Case 3
A 15-year-old boy with a history of Rastelli procedure using a Hancock
valve conduit for congenitally corrected transposition of great
arteries, ventricular septal defect and pulmonary atresia underwent
ablation for the complaint of palpitations for the last 6 months. The
EnSite™ NavX Precision system (St. Jude Medical St. Paul, MN, USA) is
used as three dimensional mapping system and TacticathTM Quartz Contact Force (St. Jude Medical St. Paul,
MN, USA) with Agilis™ NxT Steerable Introducer for mapping and ablation
procedure. Selective coronary angiography was performed as catheter
could not be positioned into the coronary sinus despite multiple
attempts which revealed that coronary veins were opened separately
without confluence of the coronary sinus. The Duodecapolar Steerable
catheter (Medtronic, USA) was placed in the right atrium. Since the
stable atrium potential could not be obtained, the transesophageal
electrode (Esolo FIAB, Italy) was advanced into the esophagus towards
the left atrium neighborhood via the nasal route. The tachycardia with
1:1 VA relationship was induced by single extra stimulus and catheter
manipulation in the patient. Tachycardia was interrupted with
entrainment mapping, and tachycardia was terminated by administration of
adenosine. Activation and voltage mapping were performed during
tachycardia in order to evaluate the scar areas in the atrium (figure
2a).
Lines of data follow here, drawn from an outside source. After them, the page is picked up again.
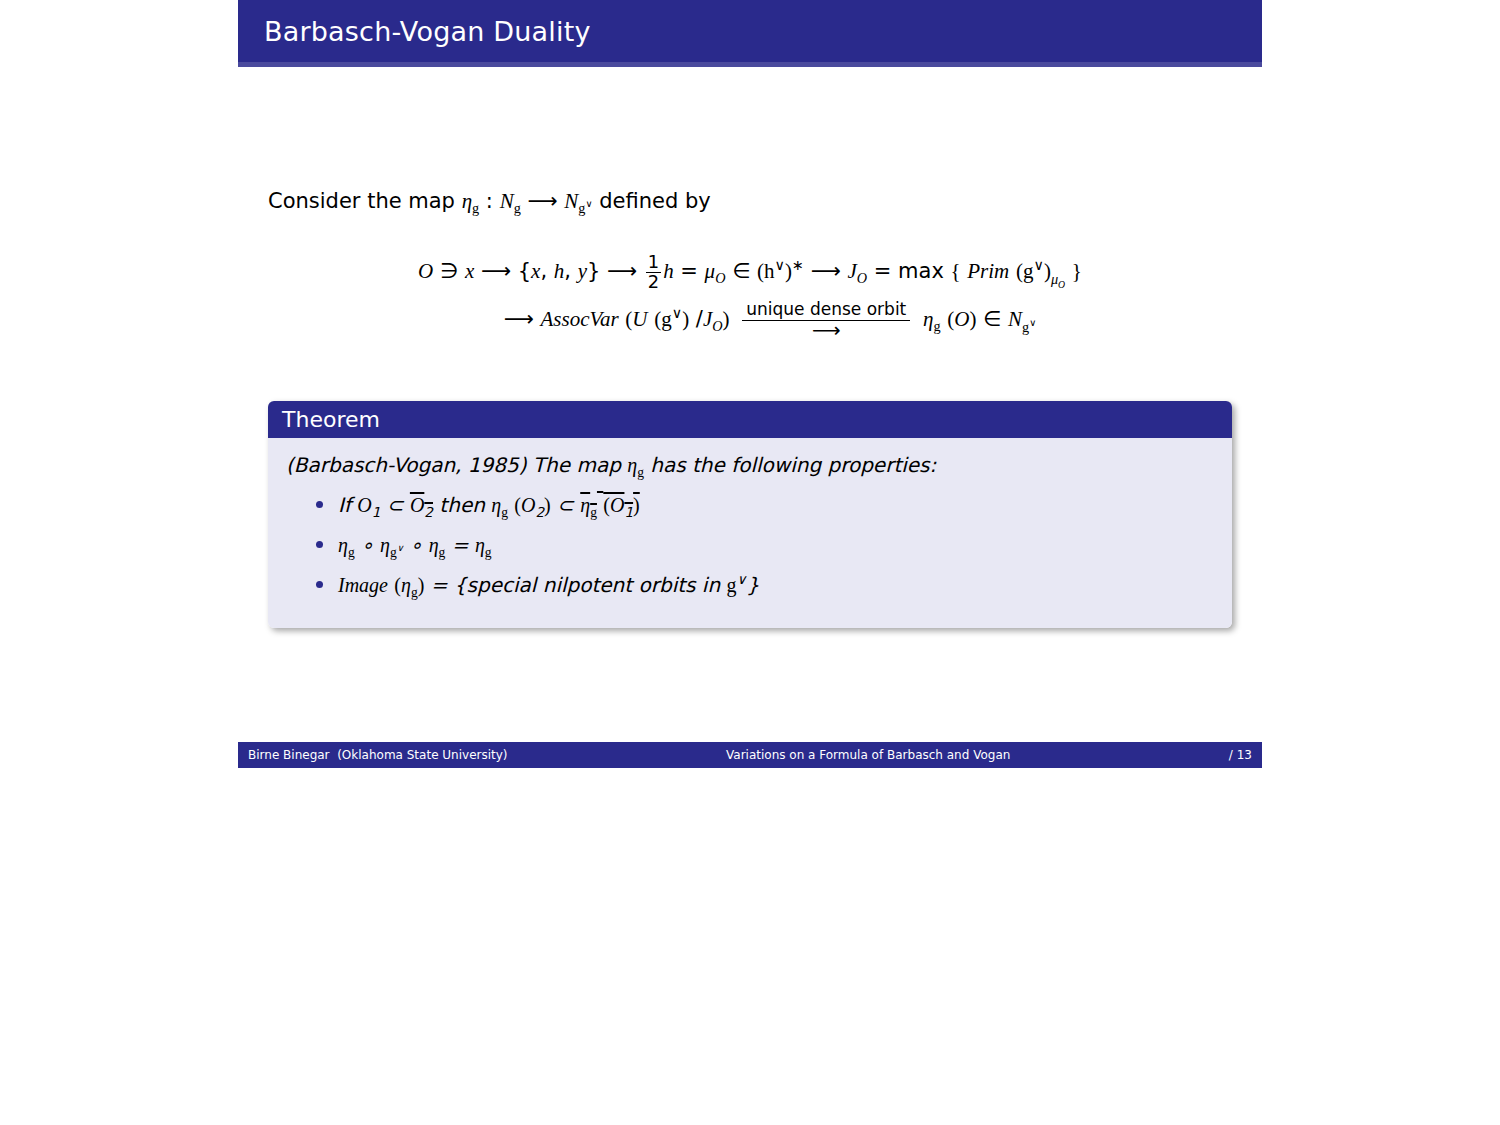Barbasch-Vogan Duality
Consider the map ηg : Ng ⟶ Ng∨ defined by
O ∋ x ⟶ {x, h, y} ⟶ 12 h = μO ∈ (h∨)∗ ⟶ JO = max { Prim (g∨)μO } ⟶ AssocVar (U (g∨) /JO) unique dense orbit⟶ ηg (O) ∈ Ng∨
Theorem
(Barbasch-Vogan, 1985) The map ηg has the following properties:
If O1 ⊂ O2 then ηg (O2) ⊂ ηg (O1)
ηg ∘ ηg∨ ∘ ηg = ηg
Image (ηg) = {special nilpotent orbits in g∨}
Special Session on Lie Groups and Automorphic Forms
Birne Binegar (Oklahoma State University)
Variations on a Formula of Barbasch and Vogan
/ 13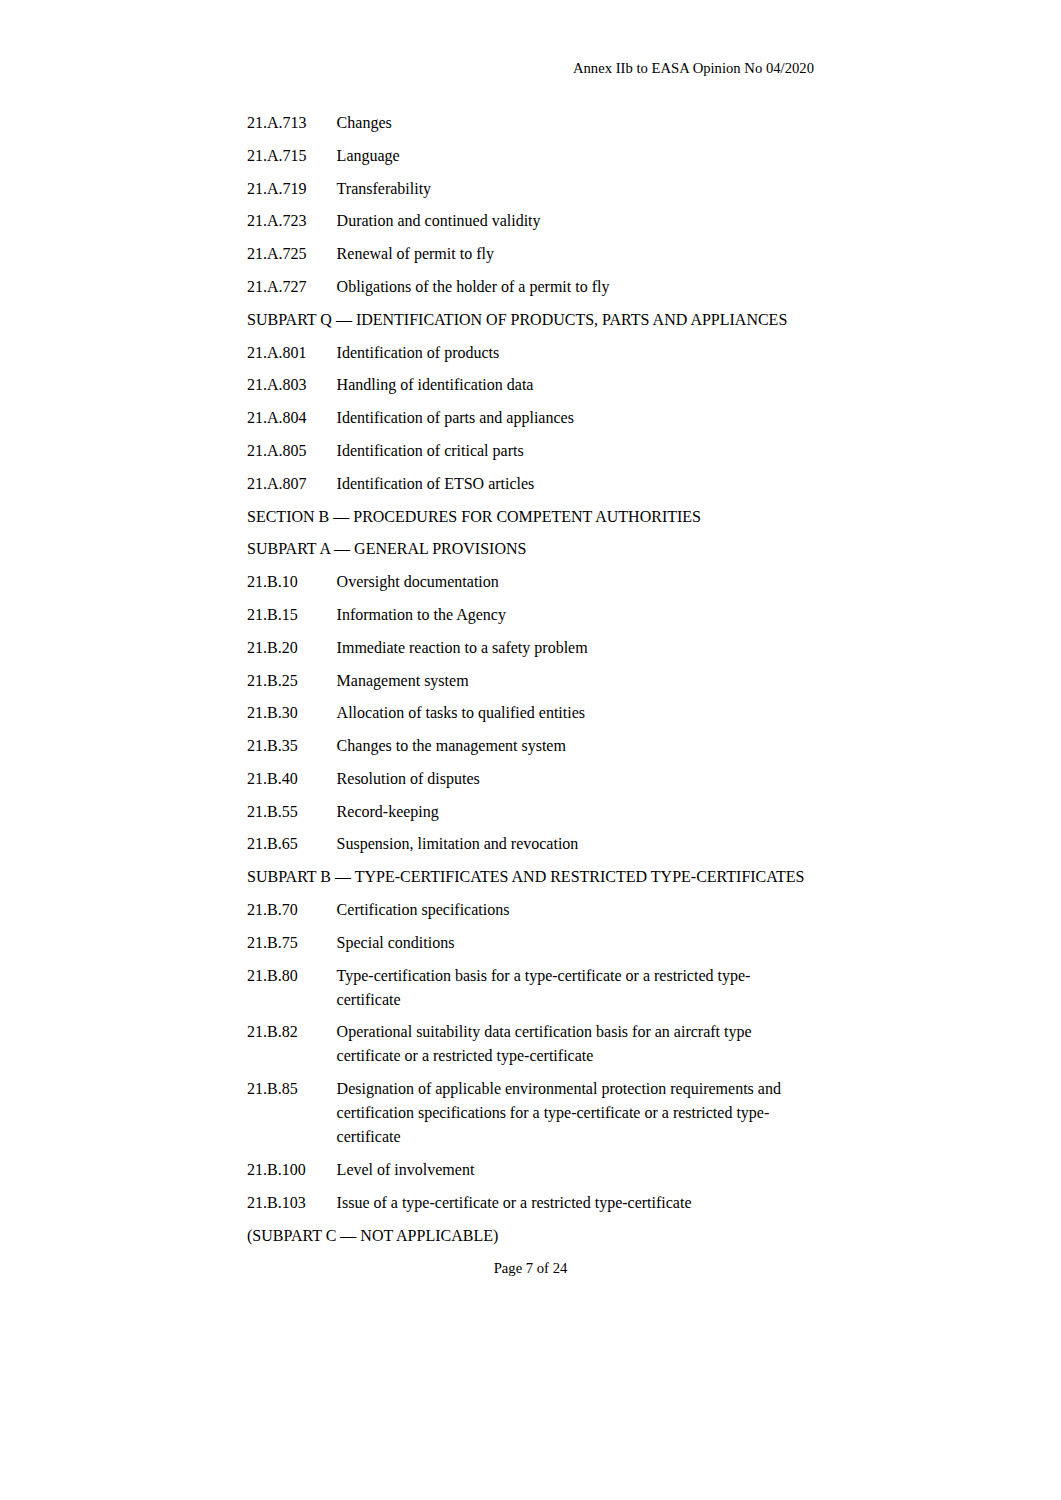Annex IIb to EASA Opinion No 04/2020
21.A.713 Changes
21.A.715 Language
21.A.719 Transferability
21.A.723 Duration and continued validity
21.A.725 Renewal of permit to fly
21.A.727 Obligations of the holder of a permit to fly
SUBPART Q — IDENTIFICATION OF PRODUCTS, PARTS AND APPLIANCES
21.A.801 Identification of products
21.A.803 Handling of identification data
21.A.804 Identification of parts and appliances
21.A.805 Identification of critical parts
21.A.807 Identification of ETSO articles
SECTION B — PROCEDURES FOR COMPETENT AUTHORITIES
SUBPART A — GENERAL PROVISIONS
21.B.10 Oversight documentation
21.B.15 Information to the Agency
21.B.20 Immediate reaction to a safety problem
21.B.25 Management system
21.B.30 Allocation of tasks to qualified entities
21.B.35 Changes to the management system
21.B.40 Resolution of disputes
21.B.55 Record-keeping
21.B.65 Suspension, limitation and revocation
SUBPART B — TYPE-CERTIFICATES AND RESTRICTED TYPE-CERTIFICATES
21.B.70 Certification specifications
21.B.75 Special conditions
21.B.80 Type-certification basis for a type-certificate or a restricted type-certificate
21.B.82 Operational suitability data certification basis for an aircraft type certificate or a restricted type-certificate
21.B.85 Designation of applicable environmental protection requirements and certification specifications for a type-certificate or a restricted type-certificate
21.B.100 Level of involvement
21.B.103 Issue of a type-certificate or a restricted type-certificate
(SUBPART C — NOT APPLICABLE)
Page 7 of 24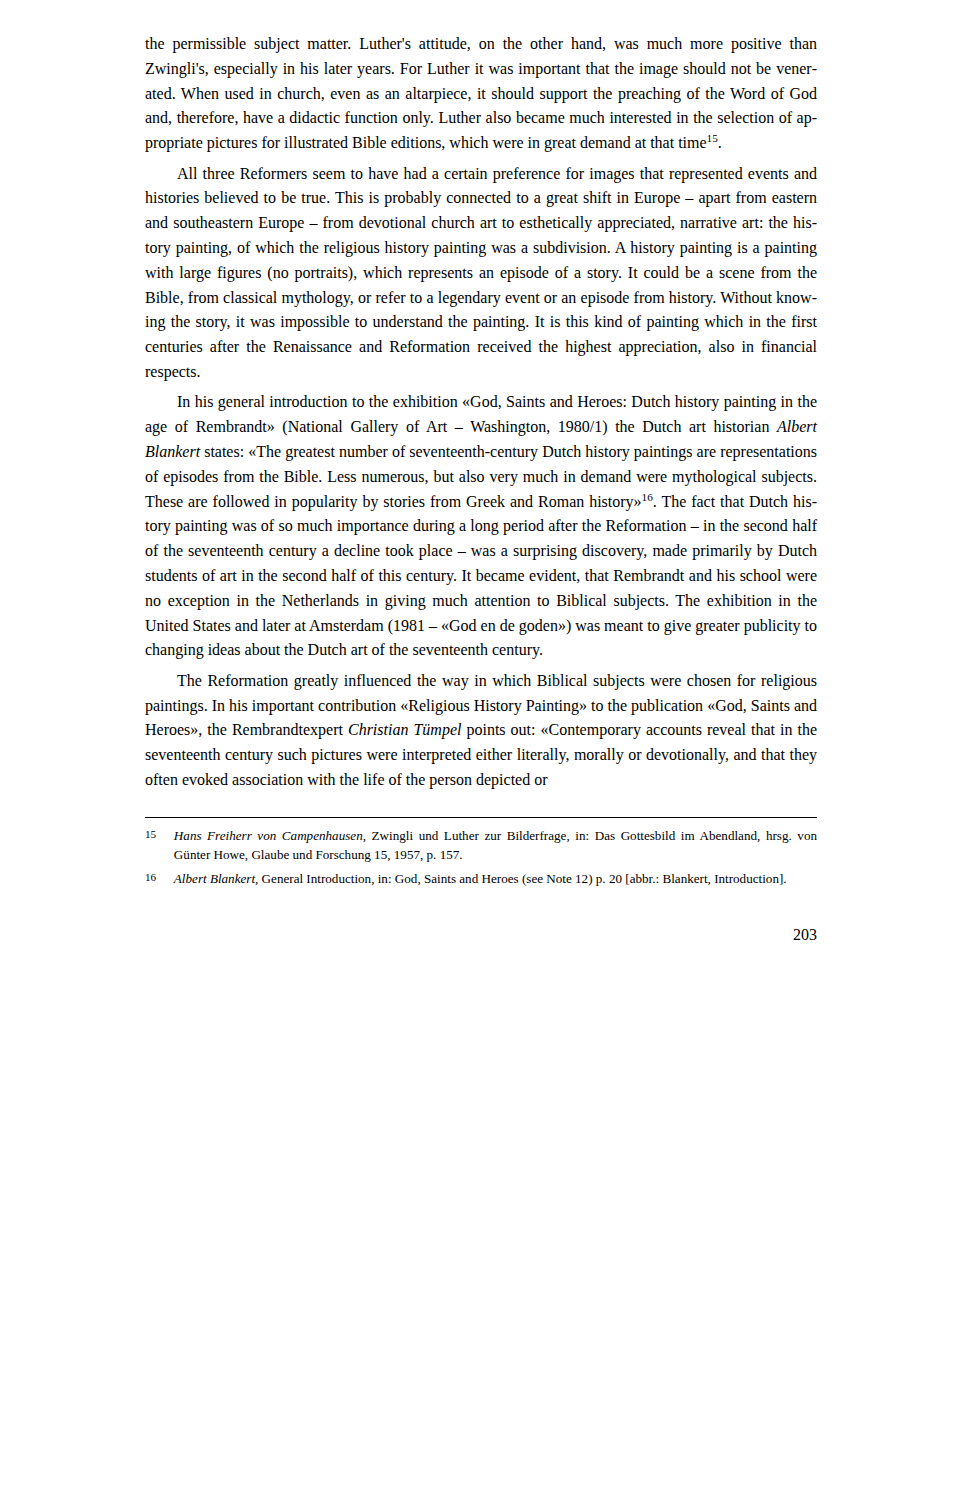the permissible subject matter. Luther's attitude, on the other hand, was much more positive than Zwingli's, especially in his later years. For Luther it was important that the image should not be venerated. When used in church, even as an altarpiece, it should support the preaching of the Word of God and, therefore, have a didactic function only. Luther also became much interested in the selection of appropriate pictures for illustrated Bible editions, which were in great demand at that time15.
All three Reformers seem to have had a certain preference for images that represented events and histories believed to be true. This is probably connected to a great shift in Europe – apart from eastern and southeastern Europe – from devotional church art to esthetically appreciated, narrative art: the history painting, of which the religious history painting was a subdivision. A history painting is a painting with large figures (no portraits), which represents an episode of a story. It could be a scene from the Bible, from classical mythology, or refer to a legendary event or an episode from history. Without knowing the story, it was impossible to understand the painting. It is this kind of painting which in the first centuries after the Renaissance and Reformation received the highest appreciation, also in financial respects.
In his general introduction to the exhibition «God, Saints and Heroes: Dutch history painting in the age of Rembrandt» (National Gallery of Art – Washington, 1980/1) the Dutch art historian Albert Blankert states: «The greatest number of seventeenth-century Dutch history paintings are representations of episodes from the Bible. Less numerous, but also very much in demand were mythological subjects. These are followed in popularity by stories from Greek and Roman history»16. The fact that Dutch history painting was of so much importance during a long period after the Reformation – in the second half of the seventeenth century a decline took place – was a surprising discovery, made primarily by Dutch students of art in the second half of this century. It became evident, that Rembrandt and his school were no exception in the Netherlands in giving much attention to Biblical subjects. The exhibition in the United States and later at Amsterdam (1981 – «God en de goden») was meant to give greater publicity to changing ideas about the Dutch art of the seventeenth century.
The Reformation greatly influenced the way in which Biblical subjects were chosen for religious paintings. In his important contribution «Religious History Painting» to the publication «God, Saints and Heroes», the Rembrandtexpert Christian Tümpel points out: «Contemporary accounts reveal that in the seventeenth century such pictures were interpreted either literally, morally or devotionally, and that they often evoked association with the life of the person depicted or
15 Hans Freiherr von Campenhausen, Zwingli und Luther zur Bilderfrage, in: Das Gottesbild im Abendland, hrsg. von Günter Howe, Glaube und Forschung 15, 1957, p. 157.
16 Albert Blankert, General Introduction, in: God, Saints and Heroes (see Note 12) p. 20 [abbr.: Blankert, Introduction].
203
Diagnostic maneuvers revealed AVRT with earliest atrial activity
during tachycardia localized left posteroseptal region. Catheter was
advanced into left atrium via patent foramen ovale, and then early
atrial activity of the left atrium was mapped during tachycardia, -35 ms
atrial activation was obtained in the left posterior region. Ablation
was performed successfully without any complications.